Os poetas também morrem




Herberto Helder vai passar a comunicar connosco exclusivamente através dos livros. O dia 23 de março de 2015 pôs termo a 84 anos de criação poética daquele que é por muitos considerado o poeta maior da segunda metade do século XX.
Não querendo apoucar o talento dos demais contemporâneos do filólogo funchalense, vejo-me, no entanto, forçado a fazer justiça à grandeza de Herberto, reconhecendo nele um génio poético invulgar.
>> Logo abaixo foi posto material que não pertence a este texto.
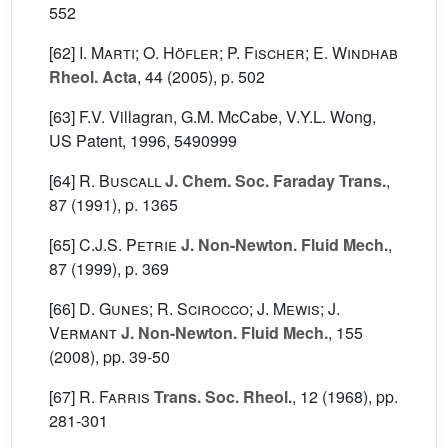
552
[62]
I. Marti; O. Höfler; P. Fischer; E. Windhab
Rheol. Acta
, 44
(2005), p. 502
[63] F.V. Villagran, G.M. McCabe, V.Y.L. Wong,
US Patent, 1996, 5490999
[64]
R. Buscall
J. Chem. Soc. Faraday Trans.
,
87
(1991), p. 1365
[65]
C.J.S. Petrie
J. Non-Newton. Fluid Mech.
,
87
(1999), p. 369
[66]
D. Gunes; R. Scirocco; J. Mewis; J.
Vermant
J. Non-Newton. Fluid Mech.
, 155
(2008), pp. 39-50
[67]
R. Farris
Trans. Soc. Rheol.
, 12
(1968), pp.
281-301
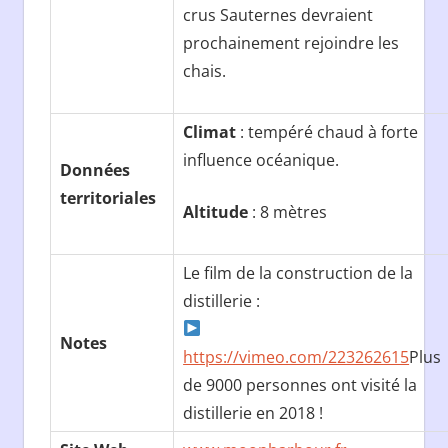
crus Sauternes devraient
prochainement rejoindre les
chais.
Climat
: tempéré chaud à forte
influence océanique.
Données
territoriales
Altitude
: 8 mètres
Le film de la construction de la
distillerie :
Notes
https://vimeo.com/223262615
Plus
de 9000 personnes ont visité la
distillerie en 2018 !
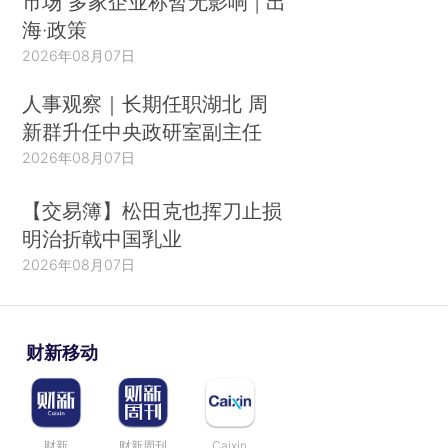
市场 多家企业称暂无影响 | 出
海·政策
2026年08月07日
人事观察｜长期任职湖北 周
新群升任中央政研室副主任
2026年08月07日
【交易簿】松田克也挥刀止损
明治折戟中国乳业
2026年08月07日
财新移动
财新
财新周刊
Caixin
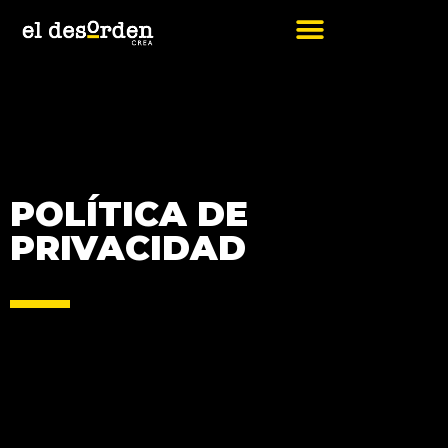
Ir
al
contenido
POLÍTICA DE
PRIVACIDAD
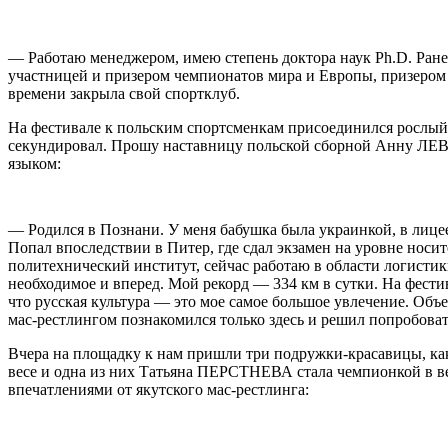
— Работаю менеджером, имею степень доктора наук Ph.D. Ране
участницей и призером чемпионатов мира и Европы, призером К
времени закрыла свой спортклуб.
На фестивале к польским спортсменкам присоединился рослый м
секундировал. Прошу наставницу польской сборной Анну ЛЕ
языком:
— Родился в Познани. У меня бабушка была украинкой, в лицее
Попал впоследствии в Питер, где сдал экзамен на уровне носи
политехнический институт, сейчас работаю в области логистик
необходимое и вперед. Мой рекорд — 334 км в сутки. На фести
что русская культура — это мое самое большое увлечение. Объ
мас-рестлингом познакомился только здесь и решил попробоват
Вчера на площадку к нам пришли три подружки-красавицы, как
весе и одна из них Татьяна ПЕРСТНЕВА стала чемпионкой в в
впечатлениями от якутского мас-рестлинга:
Não menos digna de registo é a sua irreverente personalidade que deixou perplexo o país e o mundo, no momento em que se recusou receber o Prémio Pessoa, merecida distinção ocorrida no ano de 1994.
O seu desprendimento a distinções, a fuga constante do brilho dos holofotes e a desafeição pela promoção mediática, revelam uma faceta do poeta que, a par do poder literário da sua escrita, prevalecerá na mente culta das gerações futuras. Tudo fez para se manter longe de panegíricos que lhe roubavam o direito de permanecer oculto, mas todo o espaço foi pouco para esconder a sua grandeza.
A este propósito, sublinho a irónica coincidência que sobressai da ausência de acento gráfico no seu nome intermédio (Helder), como que a fazer perpetuar a sua vontade de se manter afastado da atenção dos “media”. É apenas uma impressão pessoal que me achei no direito de referir.
Em jeito de homenagem (não me leve ele a mal), deixo aqui um pedaço do seu engenho poético:


Deixarei os jardins a brilhar com seus olhos
detidos : hei-de partir quando as flores chegarem
à sua imagem. Este verão concentrado
em cada espelho. O próprio
movimento o entenebrece. Chamejam os lábios
dos animais. Deixarei as constelações panorâmicas destes dias
internos.

Vou morrer assim, arfando
entre o mar fotográfico
e côncavo
e as paredes com as pérolas afundadas. E a lua desencadeia nas grutas
                     o sangue que se agrava. [...]

1 comentário:

  1. Uma homenagem merecida. Confesso que muitos dos seus poemas são inacessíveis à minha capacidade de interpretação, mas o problema deve estar em mim. Não compreendo a teoria da relatividade, mas ela existe sem que eu a entenda.